=== Try it ===
Repeat all of the data word for word so that only the pictures are missing from the copy.

..............................

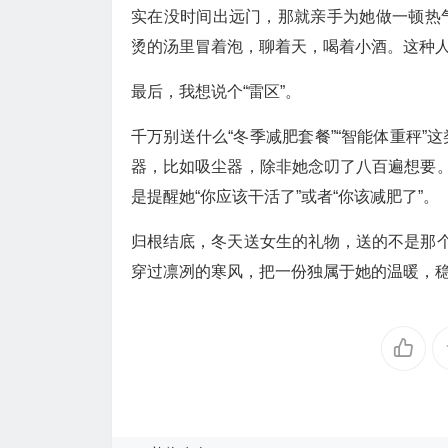
实在没时间出远门，那就亲手为她做一顿热
烫的汤里冒着泡，聊着天，喝着小酒。这种
最后，我想说个“雷区”。
千万别送什么“冬季减肥套餐”“智能体重秤
器，比如吸尘器，除非她念叨了八百遍想要。
是提醒她“你应该干活了”或者“你该减肥了”。
归根结底，冬天送女生的礼物，送的不是那个
穿过凛冽的寒风，把一份独属于她的温暖，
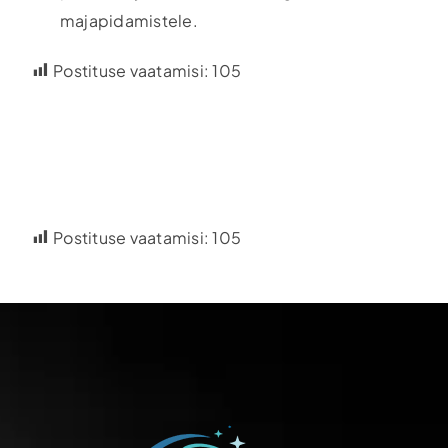
majapidamistele.
Postituse vaatamisi:
105
Postituse vaatamisi:
105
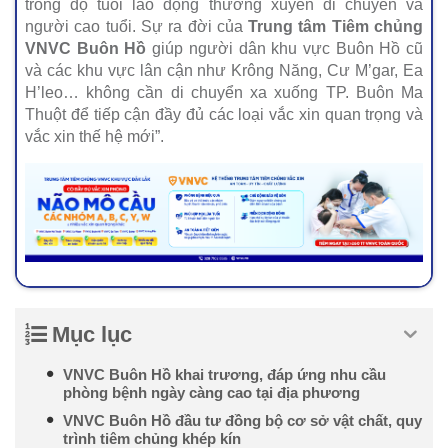
trong độ tuổi lao động thường xuyên di chuyển và
người cao tuổi. Sự ra đời của
Trung tâm Tiêm chủng
VNVC Buôn Hồ
giúp người dân khu vực Buôn Hồ cũ
và các khu vực lân cận như Krông Năng, Cư M’gar, Ea
H’leo… không cần di chuyển xa xuống TP. Buôn Ma
Thuột để tiếp cận đầy đủ các loại vắc xin quan trọng và
vắc xin thế hệ mới”.
Mục lục
VNVC Buôn Hồ khai trương, đáp ứng nhu cầu
phòng bệnh ngày càng cao tại địa phương
VNVC Buôn Hồ đầu tư đồng bộ cơ sở vật chất, quy
trình tiêm chủng khép kín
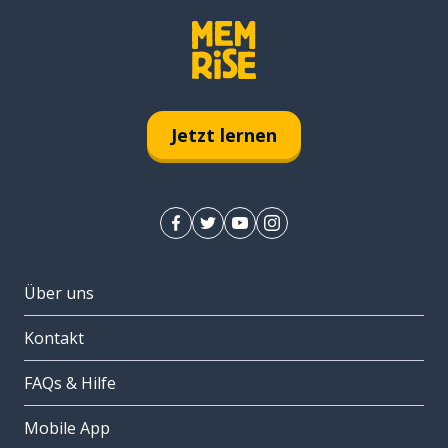
Jetzt lernen
Über uns
Kontakt
FAQs & Hilfe
Mobile App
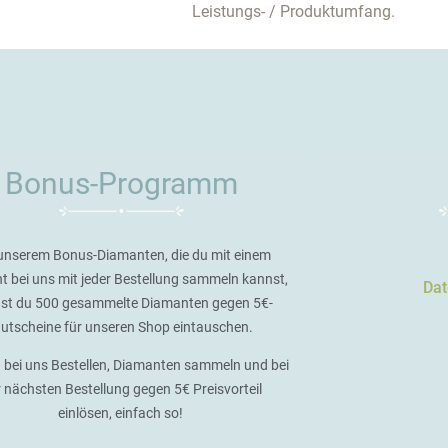
Leistungs- / Produktumfang.
Bonus-Programm
unserem Bonus-Diamanten, die du mit einem
t bei uns mit jeder Bestellung sammeln kannst,
Dat
st du 500 gesammelte Diamanten gegen 5€-
utscheine für unseren Shop eintauschen.
 bei uns Bestellen, Diamanten sammeln und bei
r nächsten Bestellung gegen 5€ Preisvorteil
einlösen, einfach so!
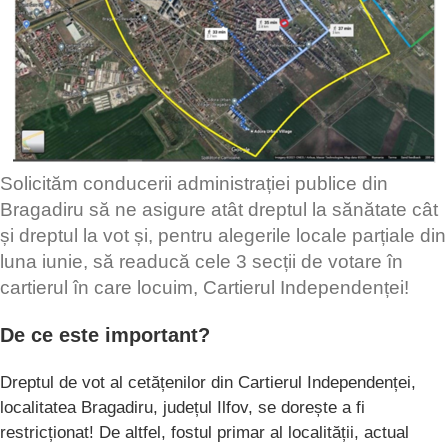
Solicităm conducerii administrației publice din
Bragadiru să ne asigure atât dreptul la sănătate cât
și dreptul la vot și, pentru alegerile locale parțiale din
luna iunie, să readucă cele 3 secții de votare în
cartierul în care locuim, Cartierul Independenței!
De ce este important?
Dreptul de vot al cetățenilor din Cartierul Independenței,
localitatea Bragadiru, județul Ilfov, se dorește a fi
restricționat! De altfel, fostul primar al localității, actual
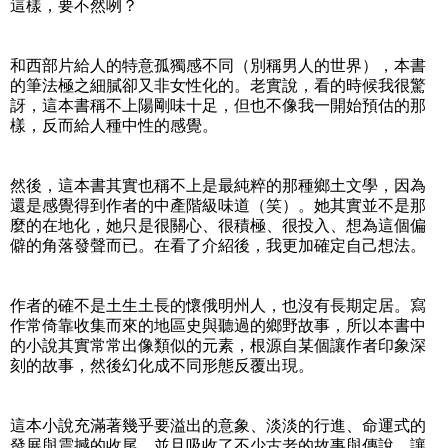
這樣，要不然咧？
和西部片給人的特意孤獨感不同（別稱男人的世界），本書
的筆法極之細膩卻又非女性化的。老實說，看的時候我很驚
訝，這本書稱不上陽剛味十足，但也不像我一開始預估的那
樣，反而給人種中性的感覺。
然後，這本書其實也稱不上是最純粹的那種鄉土文學，因為
還是感覺得到作者的中產階級味道（笑）。她其實並不是那
麼的在地化，她只是很關心、很積極、很投入、想為這個偏
僻的角落發聲而已。在看了介紹後，我更加確定自己想法。
作者的確不是土生土長的懷俄明州人，也沒有長期定居。寫
作常倚靠收集而來的地區史與聽過的鄉野故事，所以本書中
的小說其實常常出像類似的元素，根源自某個讓作者印象深
刻的故事，然後幻化成不同形態反覆出現。
這本小說充滿著幾乎要溢出的意象、淡淡的行進、命運式的
發展與震撼的收尾。並且吸收了不少古老的故事與傳說，讓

..............................

=== Result of this task ===
实在没时间出远门，那就亲手为她做一顿热
烫的汤里冒着泡，聊着天，喝着小酒。这种
最后，我想说个“雷区”。
千万别送什么“冬季减肥套餐”“智能体重秤
器，比如吸尘器，除非她念叨了八百遍想要。
是提醒她“你应该干活了”或者“你该减肥了”。
归根结底，冬天送女生的礼物，送的不是那个
穿过凛冽的寒风，把一份独属于她的温暖，
majapidamistele.
Postituse vaatamisi:
105
Postituse vaatamisi:
105
trong độ tuổi lao động thường xuyên di chuyển và
người cao tuổi. Sự ra đời của
Trung tâm Tiêm chủng
VNVC Buôn Hồ
giúp người dân khu vực Buôn Hồ cũ
và các khu vực lân cận như Krông Năng, Cư M’gar, Ea
H’leo… không cần di chuyển xa xuống TP. Buôn Ma
Thuột để tiếp cận đầy đủ các loại vắc xin quan trọng và
vắc xin thế hệ mới”.
Mục lục
VNVC Buôn Hồ khai trương, đáp ứng nhu cầu
phòng bệnh ngày càng cao tại địa phương
VNVC Buôn Hồ đầu tư đồng bộ cơ sở vật chất, quy
trình tiêm chủng khép kín
Jetzt lernen
Über uns
Kontakt
FAQs & Hilfe
Mobile App
Leistungs- / Produktumfang.
Bonus-Programm
unserem Bonus-Diamanten, die du mit einem
t bei uns mit jeder Bestellung sammeln kannst,
Dat
st du 500 gesammelte Diamanten gegen 5€-
utscheine für unseren Shop eintauschen.
 bei uns Bestellen, Diamanten sammeln und bei
r nächsten Bestellung gegen 5€ Preisvorteil
einlösen, einfach so!
Solicităm conducerii administrației publice din
Bragadiru să ne asigure atât dreptul la sănătate cât
și dreptul la vot și, pentru alegerile locale parțiale din
luna iunie, să readucă cele 3 secții de votare în
cartierul în care locuim, Cartierul Independenței!
De ce este important?
Dreptul de vot al cetățenilor din Cartierul Independenței,
localitatea Bragadiru, județul Ilfov, se dorește a fi
restricționat! De altfel, fostul primar al localității, actual
這樣，要不然咧？
和西部片給人的特意孤獨感不同（別稱男人的世界），本書
的筆法極之細膩卻又非女性化的。老實說，看的時候我很驚
訝，這本書稱不上陽剛味十足，但也不像我一開始預估的那
樣，反而給人種中性的感覺。
然後，這本書其實也稱不上是最純粹的那種鄉土文學，因為
還是感覺得到作者的中產階級味道（笑）。她其實並不是那
麼的在地化，她只是很關心、很積極、很投入、想為這個偏
僻的角落發聲而已。在看了介紹後，我更加確定自己想法。
作者的確不是土生土長的懷俄明州人，也沒有長期定居。寫
作常倚靠收集而來的地區史與聽過的鄉野故事，所以本書中
的小說其實常常出像類似的元素，根源自某個讓作者印象深
刻的故事，然後幻化成不同形態反覆出現。
這本小說充滿著幾乎要溢出的意象、淡淡的行進、命運式的
發展與震撼的收尾。並且吸收了不少古老的故事與傳說，讓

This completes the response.